Bacurau

Bacurau is unique. You’ll recognize the individual parts, but the assemblage is something different.

It has elements of westerns, action, sci-fi, but places emphasis on an isolated town and its community of odd-ish characters.

It’s kinda hypnotic, but not obviously so. The pace isn’t glacial, but it is measured. Without realizing it I found myself pulled into this desolate, Brazilian location, its suffocating heat, and its tightknit group of people: barkeeps, prostitutes, doctors, …revolutionaries (?!),  a symbiotic lot that have lived in the same town for generations.

They seem like good people, non-judgmental, there for each other, but, yeah…don’t fuck with ‘em.

Yup, this isn’t just a movie about a small town and its inhabitants. There’s more, and that more is steeped in genre. You see, there’s something weird going on this story, but what makes it intriguing is how it’s presented. Information mostly hangs out in the periphery. If you crave exposition, you won’t find much of it here. But it’s not maddingly opaque either. There’s quite a bit of world-building; it’s just hard to see, like being too close to a painting, the details are there, crisp, but the larger picture is impossible to see. If you watch this movie passively it’ll seem like nothing much happens until the end. Pay attention to the off-hand remarks, stolen glances, the news reports in the background and something deeper emerges.

The movie opens on a starfield. The camera pans to the left to reveal that we’re in space, looking down at the earth. A satellite comes into view; it’s hovering over Brazil. The camera pulls down closer and closer to the landmass and the film’s titular location, but if you look up a little, are those swaths of fire and thick black smoke? Attention isn’t brought to it, but if you see it, you see it.

As you get closer to the land and its people the more clues you get that something’s not quite right. The writers/directors, Juliano Dornelles & Kleber Mendonça Filho, only give you one big hint, superimposed words over the image, “A few years in the future.” But there’s talk of troubles in the country, highway closures, and casual comments about Lungan, where he might be hiding and how the police are desperate to find him.

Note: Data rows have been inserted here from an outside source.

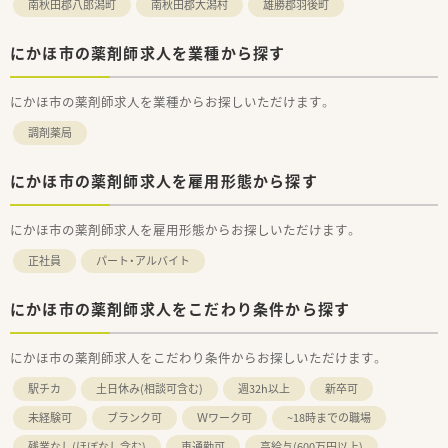
南秋田郡八郎潟町
南秋田郡大潟村
雄勝郡羽後町
にかほ市の薬剤師求人を業種から探す
にかほ市の薬剤師求人を業種からお探しいただけます。
調剤薬局
にかほ市の薬剤師求人を雇用形態から探す
にかほ市の薬剤師求人を雇用形態からお探しいただけます。
正社員
パート・アルバイト
にかほ市の薬剤師求人をこだわり条件から探す
にかほ市の薬剤師求人をこだわり条件からお探しいただけます。
駅チカ
土日休み(相談可含む)
週32h以上
新卒可
未経験可
ブランク可
Ｗワーク可
~18時までの職場
残業なし(ほぼなし含む)
車通勤可
高給与(600万円以上)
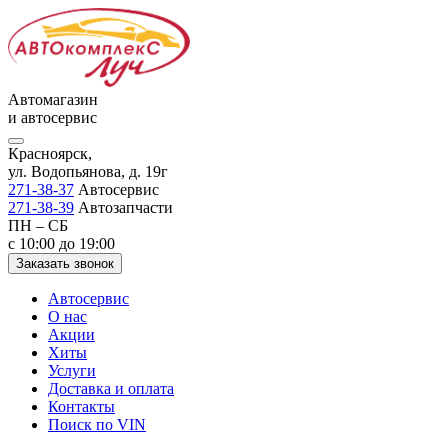
Автомагазин
и автосервис
Красноярск,
ул. Водопьянова, д. 19г
271-38-37
Автосервис
271-38-39
Автозапчасти
ПН – СБ
с 10:00 до 19:00
Заказать звонок
Автосервис
О нас
Акции
Хиты
Услуги
Доставка и оплата
Контакты
Поиск по VIN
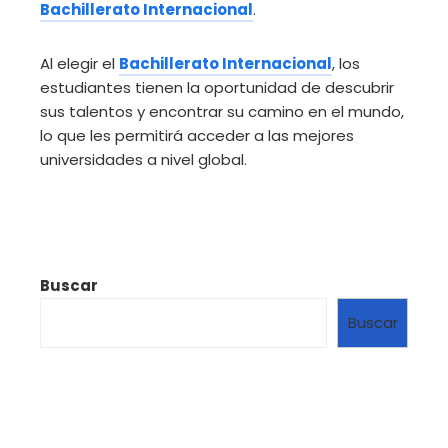
Bachillerato Internacional
.
Al elegir el
Bachillerato Internacional
, los
estudiantes tienen la oportunidad de descubrir
sus talentos y encontrar su camino en el mundo,
lo que les permitirá acceder a las mejores
universidades a nivel global.
Buscar
Buscar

The questions deepen as we get closer to the town of Bacurau. Why is their water dammed off? Why is the town wiped off the GPS? Why don’t they have cell phone signals anymore? Did those off-road bikers, condescending tourists in the bright neon jumpsuits, have something to do with that?

Now, the movie builds slowly to its reveals (though again, a lot is left to interpretation), so you may not want to know what happens next. I already knew some spoilers from plot summaries and was still thoroughly entertained, but, yeah, some spoilery stuff is about to happen if you want to avoid them.

Shades of The Most Dangerous Game appear. A group of heavily armed white dudes and dudettes hang around ominously on the outskirts of town, each with a conspicuous white earpiece in their left ears. Who’s on the other side giving them instructions? Don’t know. Never explained.  

As we spend time with these weekend warriors (and we do spend some time with them) we begin to understand something, they look tough and scary, but they’re entitled, ignorant and stupid, small people with big guns, the type of misguided folks that would storm our Capitol. In other words, they’re idiots, but still very dangerous.

Here’s where the movie shifts into genre territory and it is the point where I became just a little disappointed. As these despicables move into the town to hunt their “pray,” the tables are turned, but the movie holds back a little too much. True, one dude, who’s stalking a seemingly docile naked old man, innocently watering his garden, unexpectedly gets his head blown clean off in glorious detail by an ancient shotgun. It’s a marvel of practical and cg effects.

As high minded and hoity toity as I like to think I am, I’m still a sucker for an asshole looking for trouble and receiving their just deserts.

But the rest is a bit of a letdown. Some of these guys, fuck, needed some retribution. One dude kills a kid earlier in the movie, just shoots him, but he’s taken down off camera. Respect to the filmmakers for their restraint and lack of bloodlust, but if you’re dabbling in grindhousey elements, you probably should give in to them a little more.

Still, there are great moments like when the antagonists walk into the Bacurau History Museum, oft mentioned throughout the film, and realize just who they’re messing with.

Using suggestion, Bacurau says quite a bit without having to come out and say it. It touches on themes of colonialism and imperialism, rich vs. poor, and a whole host of other ideas, like the strength of community and that strange pull of your home, your roots. Had it just given itself over a little more to its action elements, this would have been something really special for me. As it stands, it’s still really good, though.